Aboard the Wimmera on her final voyage were several married couples plus others who were travelling in company with one other family member or friends. These included:

The Tuckers

Button Girl
Button Girl
Postcard. Author’s Collection.

Herbert Carey Tucker O.B.E. and his wife, Christian, had arrived in Auckland from Vancouver less than two weeks earlier aboard the Union Line’s R.M.S. Niagara. Herbert Tucker was an indentor and importer, operating from Commerce House in Flinders Street, Melbourne.

He had received his Order of the British Empire the previous year in recognition of his patriotic work for war funds, specifically the Commonwealth Button Fund, which had raised £500,000.

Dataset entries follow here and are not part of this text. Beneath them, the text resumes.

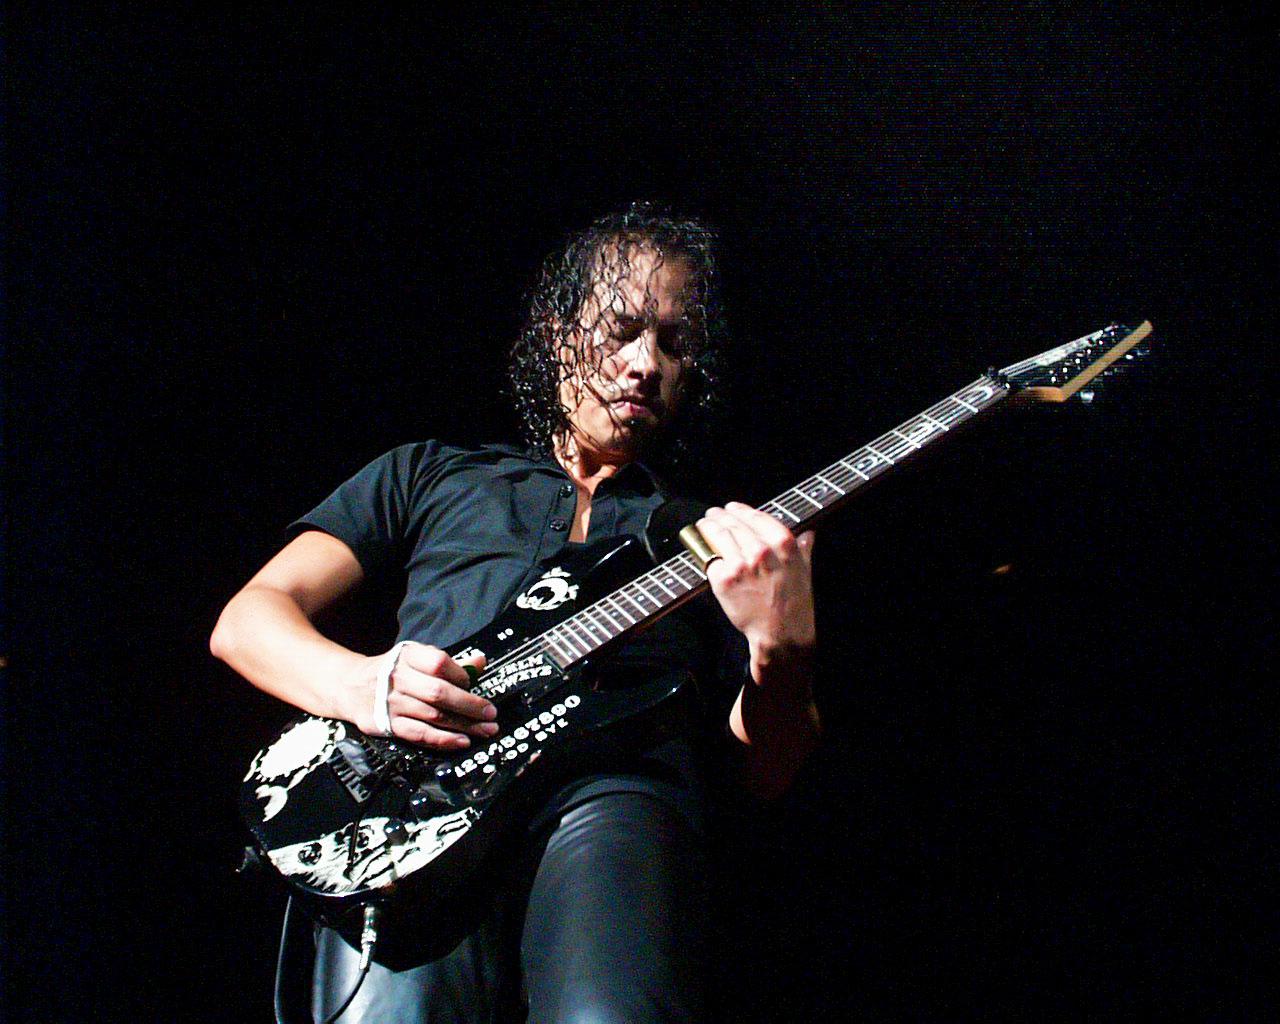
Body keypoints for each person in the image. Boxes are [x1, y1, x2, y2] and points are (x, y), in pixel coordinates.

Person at [211, 204, 822, 1023]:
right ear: (560, 335)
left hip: (615, 797)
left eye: (675, 345)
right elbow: (248, 619)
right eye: (620, 329)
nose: (645, 364)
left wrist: (782, 651)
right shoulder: (431, 472)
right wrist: (363, 685)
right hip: (409, 796)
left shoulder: (714, 536)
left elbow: (766, 773)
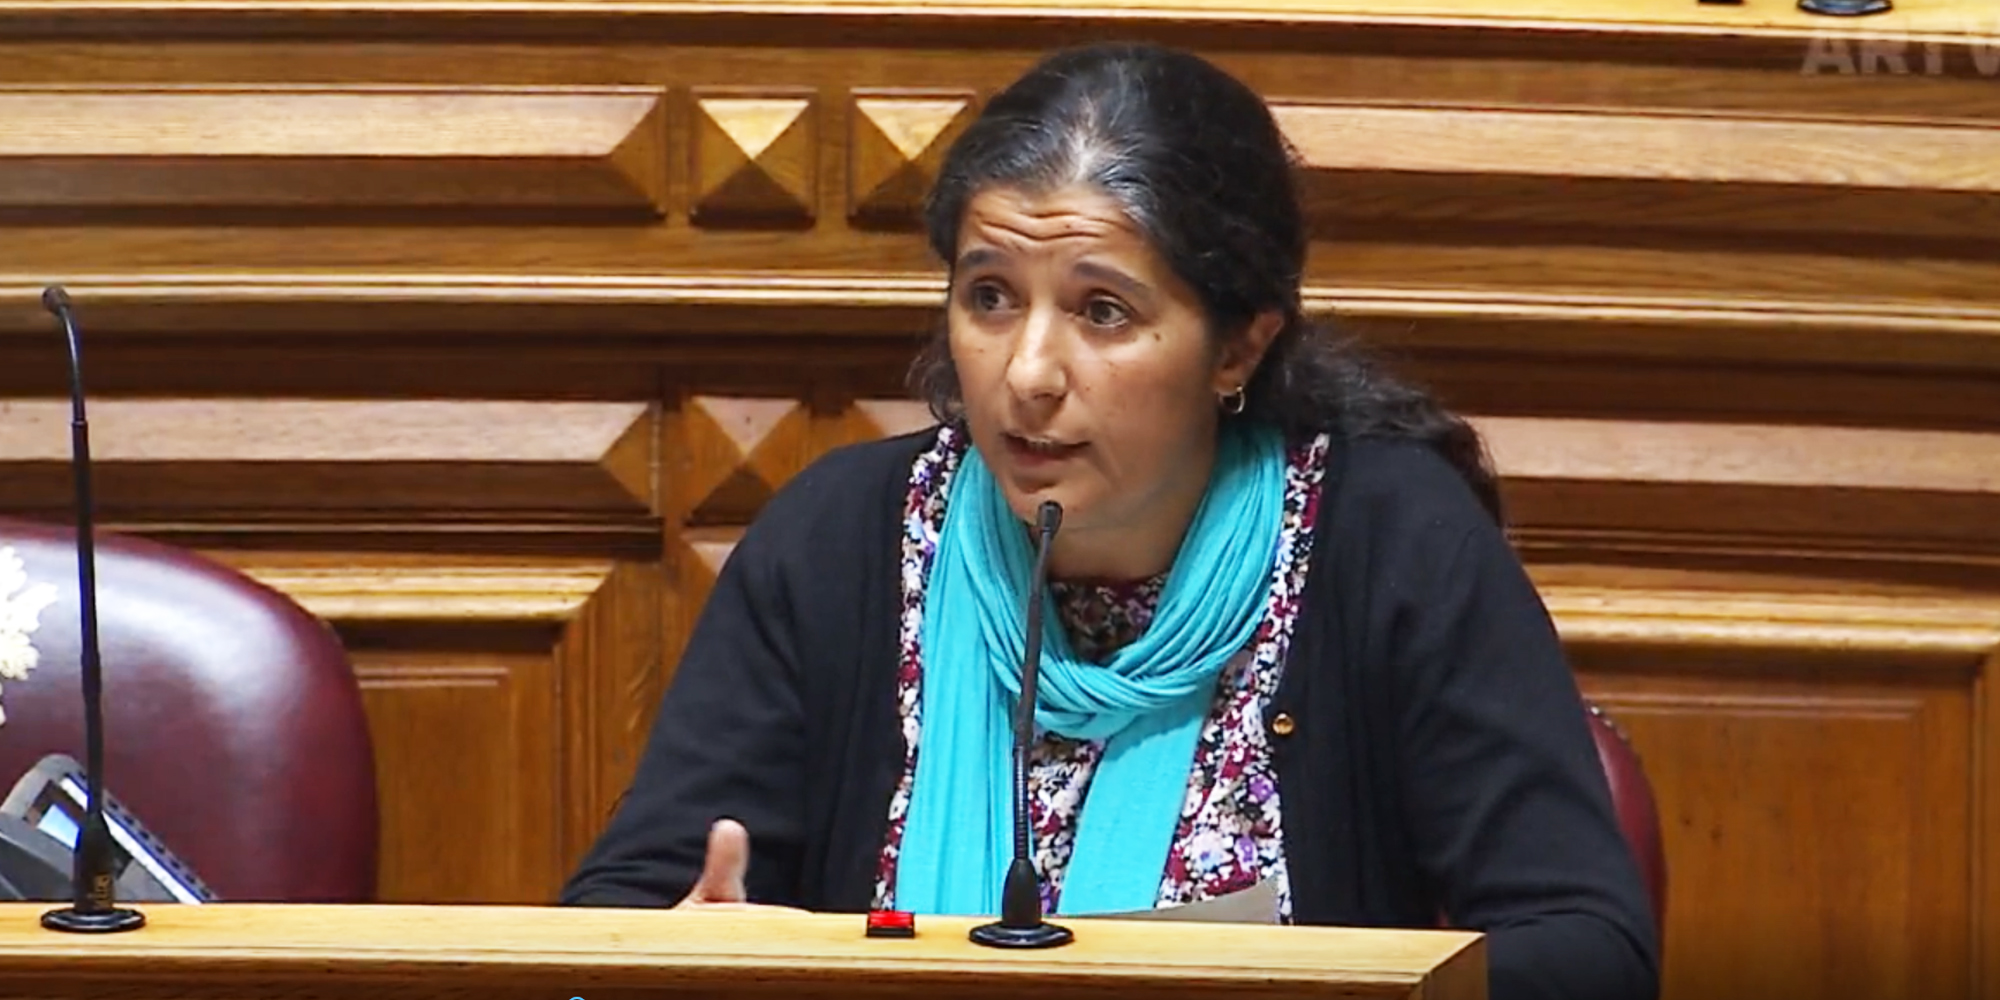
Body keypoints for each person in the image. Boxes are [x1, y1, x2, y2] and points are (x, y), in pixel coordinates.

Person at [561, 41, 1659, 1000]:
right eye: (990, 297)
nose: (1027, 374)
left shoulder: (1387, 548)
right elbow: (616, 916)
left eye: (1102, 311)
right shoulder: (840, 542)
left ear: (1238, 346)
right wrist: (677, 957)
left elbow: (1587, 948)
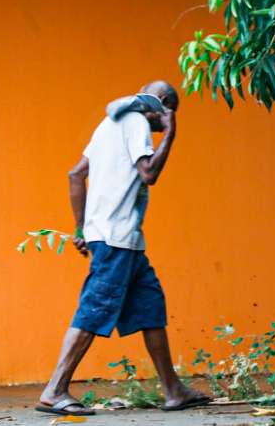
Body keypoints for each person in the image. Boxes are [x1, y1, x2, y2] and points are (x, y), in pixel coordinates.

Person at [35, 81, 211, 416]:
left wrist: (82, 228)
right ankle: (55, 389)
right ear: (161, 104)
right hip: (116, 238)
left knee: (150, 306)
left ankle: (173, 390)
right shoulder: (136, 122)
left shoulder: (108, 124)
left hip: (121, 238)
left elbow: (76, 175)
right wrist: (171, 133)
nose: (163, 124)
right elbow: (149, 174)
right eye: (169, 112)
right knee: (95, 308)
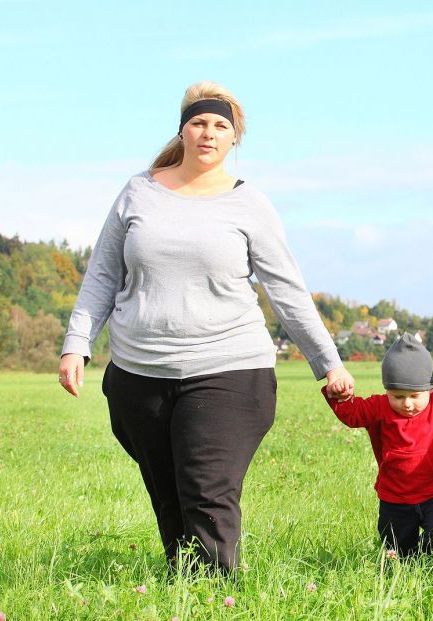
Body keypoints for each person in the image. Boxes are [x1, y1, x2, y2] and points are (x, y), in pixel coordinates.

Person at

Tucker’s interest in an automatic tube patent had prompted him to arrange a visit four months earlier to the United States in order to arrange for the supply of steel tubes.

Their voyage home to Melbourne was briefly broken in New Zealand so that he could visit his sister, Mrs Cantley, of Kowhai Street, Kingsland (in Auckland).

The Peters

George and Grace Peter, of Waihi.

Jones & Raines

MR. SYDNEY JONES. A popular vaudeville performer on the Fuller circuit, who, with his wife, was amongst the surviving passengers. From sketch by Mr. Brodie Mack.
Free Lance, Volume XVII, Issue 938, 4 July 1918, Page 10

Sydney Jones and his wife Agnes Raines were a theatrical couple who had been performing in Australia and New Zealand for about three years. They had been engaged at the Auckland Opera House for the Fuller Company when, only the previous day, it was decided upon by the management, to sent them to Australia to support one of the Fuller’s Australian companies.

“At present there are no less than 16 complete Fuller companies playing in Australia and New Zealand, including six dramatic and one comic opera enterprise. Large picture interests are also held by the firm, and their vaudeville acts are working in conjunction with shows playing from Charters Towers, in Queensland, to Invercargill, in New Zealand.”

The Auckland Star, Saturday, July 6, 1918

As entertainers and pianists one local newspaper review applauded their “non-stop comedy act” and described Jones as “at his best in his imitation of an English music-hall comedian in the humorous song, “Ha, ha! He, he!” They were also “singers of good rag-time songs.”